The Impact of Underpowered Studies on Clinical Trial Results

To the Editor: The commentary by Marder et al. in the September 2017 issue of the Journal, “Why Are Innovative Drugs Failing in Phase III?” (1), brings up a critical topic: the frequent failure of phase III trials for CNS programs. The authors effectively summarized investigations into this issue. However, we believe that a possible explanation for phase III trial failure was minimized, as noted in the commentary: “that the phase II results were misleading” (1, p. 829).

It is perhaps an underappreciated truism that statistically underpowered studies with small sample sizes (often early-phase studies) are highly likely to both under- and overestimate treatment effect sizes (2, 3). By considering large effects from small studies to be true effects rather than overestimation errors, some researchers have concluded that smaller trials are more advantageous.

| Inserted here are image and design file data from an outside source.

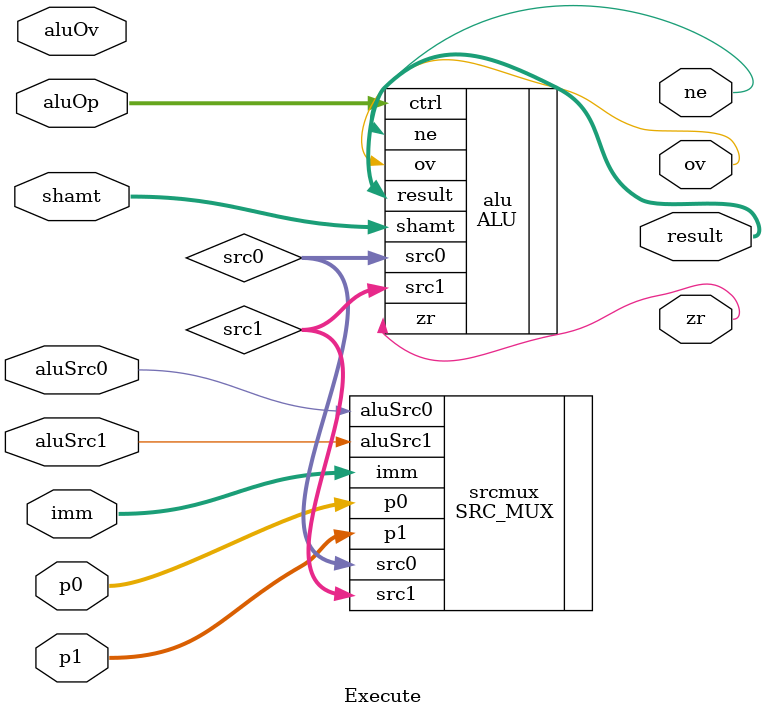
<source format=v>
module Execute(p0, p1, imm, shamt, aluOp, aluSrc0, aluSrc1, aluOv, ov, zr, ne, result);
  input[15:0] p0, p1;
  input[7:0] imm;
 	input [3:0] shamt;
  input [2:0] aluOp;
  
  // Control signals
  input aluSrc0, aluSrc1, aluOv;

	output ov, zr, ne;
  output [15:0] result;

  wire [15:0] src0, src1;

  SRC_MUX srcmux(.p0(p0),
                 .p1(p1), 
								 .imm(imm), 
         				 .aluSrc0(aluSrc0),
								 .aluSrc1(aluSrc1),
								 .src0(src0),
                 .src1(src1));

  ALU alu(.src0(src0), 
					.src1(src1), 
					.ctrl(aluOp), 
					.shamt(shamt),
					.result(result), 
					.ov(ov), 
					.ne(ne),
					.zr(zr)); 
					
	//BranchAdder()
	
	//JumpAdder()

endmodule

</source>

Take, for example, the citation of Undurraga and Baldessarini, who suggest limiting phase III antidepressant trials to 30–75 patients (4, p. 860). Testing this suggestion using data from Food and Drug Administration (FDA) antidepressant phase III trials, we found that treatment arms with Ns of ≤75 had both the highest (0.75) and lowest (−0.29) effect sizes of the entire group of 115 arms and that they achieved statistical significance only 50% of the time. In contrast, the largest treatment arms (with Ns of ≥350) had a 100% rate of statistical significance and little variation in effect size (from 0.24 to 0.33).

These smaller trials empirically demonstrate the chance findings of underpowering—they are no more reliable than tossing a coin. These findings are unsurprising, given that a two-arm trial with Ns of ≤75 would be powered only at 50% for an effect size of 0.5 (2). Underreporting negative studies in published research may mask the downside of the underpowering coin, which can be seen in the FDA data; that is, those “unlucky” underpowered trials resulting in failure and underestimations of drug effect.

The increase in size of phase III trials should not be viewed as a design flaw because this rejects the statistical principles of the scientific method. If phase II results are a reflection of the true magnitude of treatment effects, by rule they should be replicated in a larger sample. If they are not, then the phase II results were likely misleading. Seeking to replicate such lucky results from underpowered studies by underpowering future studies only perpetuates scientifically unsound methods and high failure rates.